Los argumentos de la edil son rimbombantes. Como cuadra a la estética del populismo. Colau juzga «intolerable seguir normalizando el apartheid» que define, según ella, al Estado judío: «Hemos decidido suspender temporalmente las relaciones con el Estado de Israel y con las instituciones oficiales de este Estado, incluyendo los acuerdos de hermanamiento con el Ayuntamiento de Tel Aviv, hasta que las autoridades israelíes pongan fin a la violencia sistemática de los derechos humanos». Y uno se imagina el terror de los soldados del Tsahal ante el avance de los Leopard barceloneses con caudilla y estelada al frente. Hablemos, pues, de apartheid, ya que la señora Colau lo invoca. Para mayor ilustración, puede la alcaldesa echarle una ojeadilla a los relatos de John Maxwell Coetzee. No son agradables, ya se lo advierto.
En 1948, Sudáfrica implanta un hermético sistema de separación racial entre poblaciones: se le llamó apartheid.
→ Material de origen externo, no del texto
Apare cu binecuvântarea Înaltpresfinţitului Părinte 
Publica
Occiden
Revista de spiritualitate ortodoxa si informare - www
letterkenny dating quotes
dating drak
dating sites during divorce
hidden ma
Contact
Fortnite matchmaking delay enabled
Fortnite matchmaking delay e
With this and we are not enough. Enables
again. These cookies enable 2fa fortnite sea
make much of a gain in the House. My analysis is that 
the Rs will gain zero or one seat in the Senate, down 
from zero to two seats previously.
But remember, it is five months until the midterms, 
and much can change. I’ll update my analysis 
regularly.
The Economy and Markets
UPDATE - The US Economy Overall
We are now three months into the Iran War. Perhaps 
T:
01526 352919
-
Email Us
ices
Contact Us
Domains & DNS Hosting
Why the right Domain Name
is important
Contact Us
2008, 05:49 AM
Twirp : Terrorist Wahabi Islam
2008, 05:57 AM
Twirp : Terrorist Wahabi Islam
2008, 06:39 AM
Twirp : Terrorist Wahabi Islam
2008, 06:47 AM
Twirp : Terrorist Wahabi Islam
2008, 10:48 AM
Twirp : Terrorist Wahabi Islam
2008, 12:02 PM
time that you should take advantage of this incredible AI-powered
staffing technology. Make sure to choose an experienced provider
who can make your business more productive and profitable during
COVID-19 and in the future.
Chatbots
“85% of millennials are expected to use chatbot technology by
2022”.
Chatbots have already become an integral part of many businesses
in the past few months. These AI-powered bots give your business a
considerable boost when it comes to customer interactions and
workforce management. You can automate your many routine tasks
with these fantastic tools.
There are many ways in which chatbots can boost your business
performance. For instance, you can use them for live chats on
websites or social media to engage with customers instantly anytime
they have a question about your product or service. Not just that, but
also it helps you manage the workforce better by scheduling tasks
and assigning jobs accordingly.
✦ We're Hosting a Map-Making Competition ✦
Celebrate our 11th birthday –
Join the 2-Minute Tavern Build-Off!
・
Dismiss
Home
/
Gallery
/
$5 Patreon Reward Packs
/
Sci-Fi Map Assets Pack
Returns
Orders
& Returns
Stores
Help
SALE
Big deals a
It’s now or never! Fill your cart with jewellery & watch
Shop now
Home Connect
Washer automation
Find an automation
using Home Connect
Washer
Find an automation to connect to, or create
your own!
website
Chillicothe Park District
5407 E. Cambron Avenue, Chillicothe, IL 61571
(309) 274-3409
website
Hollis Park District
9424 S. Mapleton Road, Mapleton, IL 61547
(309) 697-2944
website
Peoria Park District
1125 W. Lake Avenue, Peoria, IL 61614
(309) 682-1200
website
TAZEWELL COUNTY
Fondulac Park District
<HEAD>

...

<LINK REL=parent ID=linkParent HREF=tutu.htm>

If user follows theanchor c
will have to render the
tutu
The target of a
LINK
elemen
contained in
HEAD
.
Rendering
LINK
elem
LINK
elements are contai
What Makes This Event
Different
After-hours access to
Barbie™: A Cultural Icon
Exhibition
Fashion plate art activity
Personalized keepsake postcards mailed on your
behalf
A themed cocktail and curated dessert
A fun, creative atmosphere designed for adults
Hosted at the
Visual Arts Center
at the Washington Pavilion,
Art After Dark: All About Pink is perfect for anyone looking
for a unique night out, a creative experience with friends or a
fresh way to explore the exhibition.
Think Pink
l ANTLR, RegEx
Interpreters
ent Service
Duró hasta 1991. Cada etnia quedaba aislada sobre sí misma. Y Parlamento y Gobierno de la nación se erigían sobre la exclusiva supremacía blanca. Para la población indígena se reservaban zonas cerradas, los bantustanes, regidos por criterios tribales y sin acceso a las instituciones del Estado.
En 1948, en aplicación literal de la resolución de las Naciones Unidas, Israel se constituye como Estado nacional, dentro de las fronteras por la ONU fijadas. La respuesta inmediata de los países árabes es declarar una guerra total, con el objetivo de aniquilar a la nación recién nacida. Israel gana esa guerra –y las que irá sufriendo hasta hoy–, para constituir el primer –y, hasta hoy, único– Estado democrático de la región. Desde 1934, Ben Gurión había advertido de aquello en lo que la nación judía no podría incurrir nunca sin autodestruirse: «No queremos crear una situación semejante a la que existe en Sudáfrica, donde los blancos son los amos y señores, y los negros los obreros. Si no hacemos toda clase de trabajos, fáciles y difíciles, cualificados y no cualificados, si nos convertimos meramente en propietarios, ésta acabará por no ser nuestra patria».
La patria democrática que exigía Ben Gurión fue creada. Y sobrevivió. Ninguna distinción, ni racial ni religiosa, impide a ningún ciudadano israelí participar en todos los niveles de la política institucional. La población no judía –minoritaria en el país– está presente en la Knesset, parlamento nacional, a través de sus específicos partidos y en función de sus votos. ¿No hay representación en el parlamento israelí de los habitantes de Gaza o de Cisjordania? No. Exactamente igual que no la hay, en la Carrera de San Jerónimo, de los habitantes de Manila o de Shanghai. Es una tonta convención: los Parlamentos nacionales representan a la ciudadanía de una nación, no al universo. Y no parece que grupos terroristas como la OLP o Hamás tengan el menor deseo de que sus territorios sean considerados parte de la nación israelí.
Colau se va a la guerra. Contra la única democracia del Cercano Oriente. Pero, seamos justos. Ada Colau no gobierna Barcelona sola. El PSC la puso en su sillón y allí la sigue manteniendo. Y la vileza antisemita –o judeófoba, si se prefiere– recae, tanto cuanto sobre ella, sobre los socialistas de Illa. Que son los capataces del doctor Sánchez.